→ **About this task**: Apart from the images, repeat the data below exactly as written.
---------- Material for this exercise
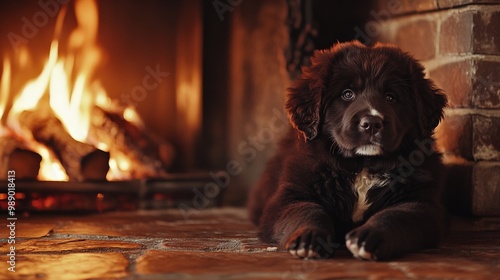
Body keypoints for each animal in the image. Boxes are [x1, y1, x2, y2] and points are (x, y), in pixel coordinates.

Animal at [248, 41, 448, 260]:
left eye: (390, 97)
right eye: (347, 94)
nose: (371, 123)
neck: (362, 166)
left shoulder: (421, 203)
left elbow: (395, 215)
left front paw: (368, 237)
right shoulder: (290, 196)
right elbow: (309, 211)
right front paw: (308, 237)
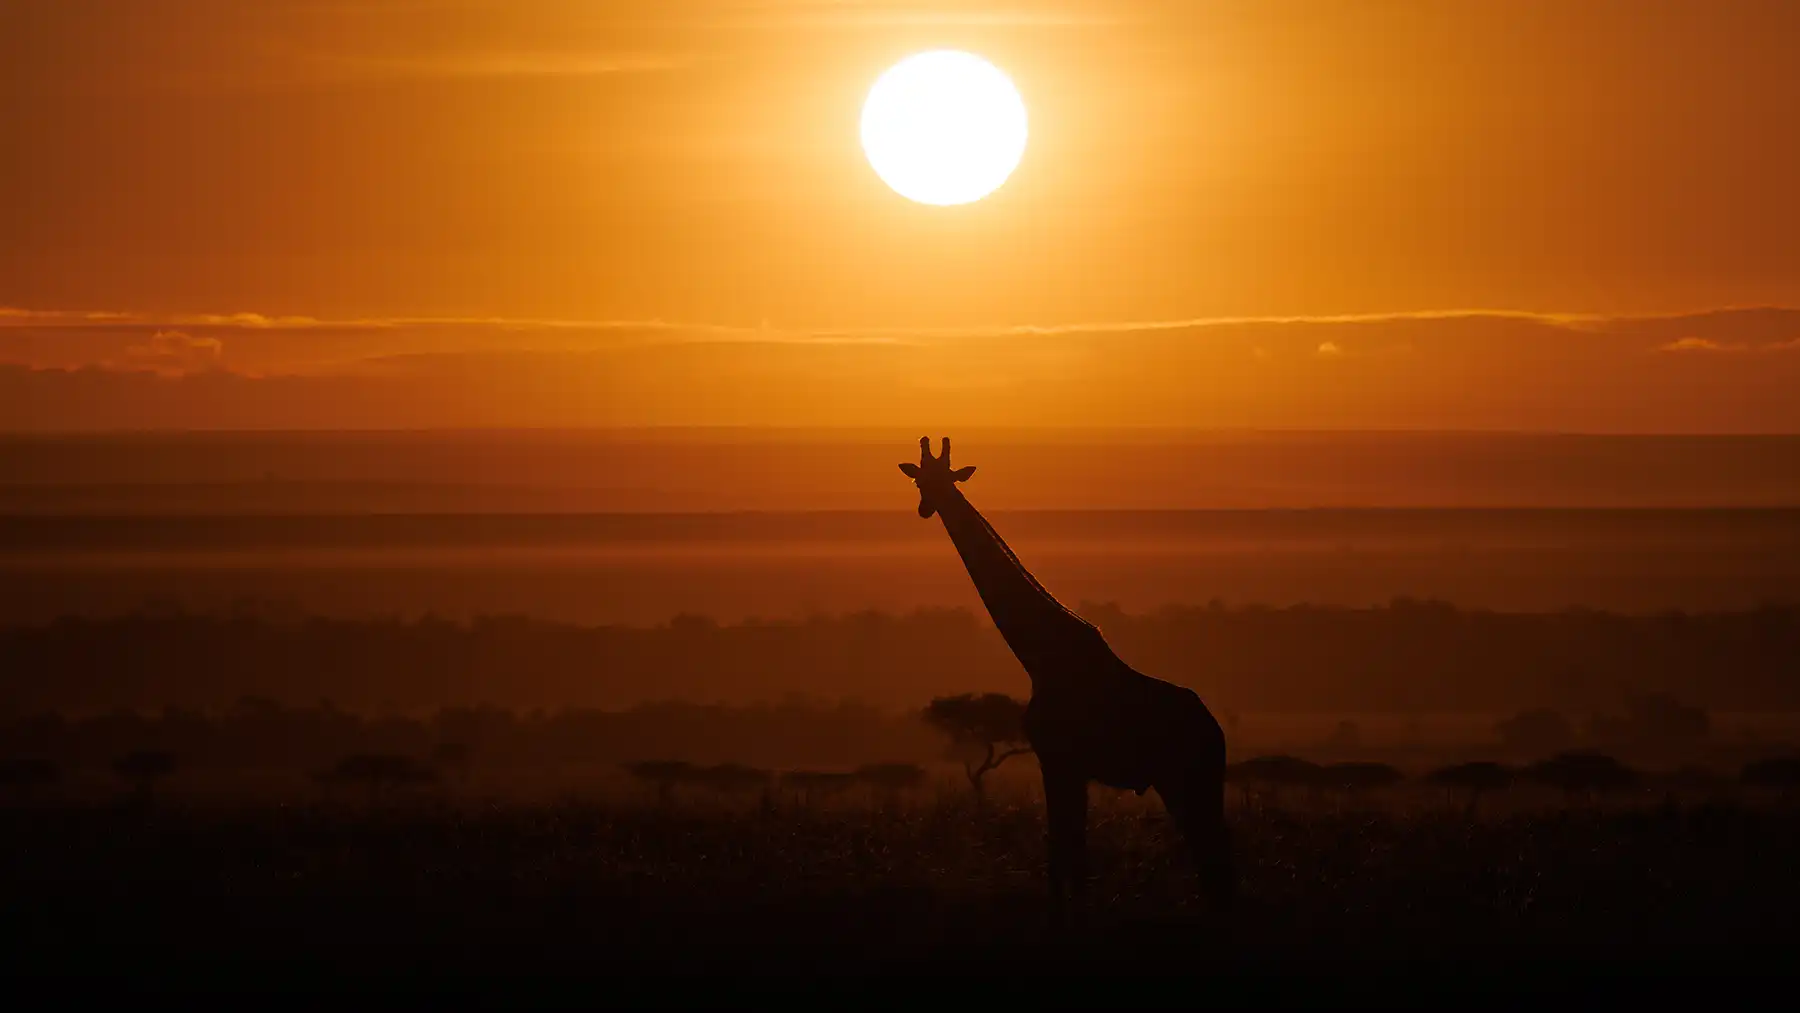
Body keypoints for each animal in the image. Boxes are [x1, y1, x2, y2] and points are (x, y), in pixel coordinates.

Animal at [900, 436, 1234, 921]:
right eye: (920, 480)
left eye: (946, 479)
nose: (928, 507)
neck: (1040, 656)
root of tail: (1217, 732)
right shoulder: (1071, 768)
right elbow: (1072, 850)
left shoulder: (1057, 760)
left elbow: (1063, 848)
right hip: (1193, 781)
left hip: (1187, 779)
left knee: (1212, 852)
--------------------
→ **Reply to the task**:
Body keypoints for each animal in the image. Boxes are [x1, y1, x2, y2] and points are (x, y), in pixel coordinates.

Animal at [248, 41, 448, 260]:
left eye: (390, 97)
right eye: (347, 94)
nose: (371, 123)
neck: (362, 166)
left shoulder: (421, 203)
left elbow: (395, 215)
left front paw: (368, 237)
right shoulder: (290, 196)
right elbow: (309, 211)
right front paw: (308, 237)
Body keypoints for each animal in the image. Boxes are [x1, y1, x2, y2] and points are (x, y), in pixel coordinates.

Animal at [900, 436, 1234, 921]:
right eye: (920, 480)
left eye: (946, 479)
nose: (928, 507)
neck: (1040, 656)
root of tail: (1217, 732)
right shoulder: (1071, 768)
right elbow: (1072, 850)
left shoulder: (1057, 760)
left elbow: (1063, 848)
right hip: (1193, 781)
left hip: (1187, 779)
left knee: (1212, 852)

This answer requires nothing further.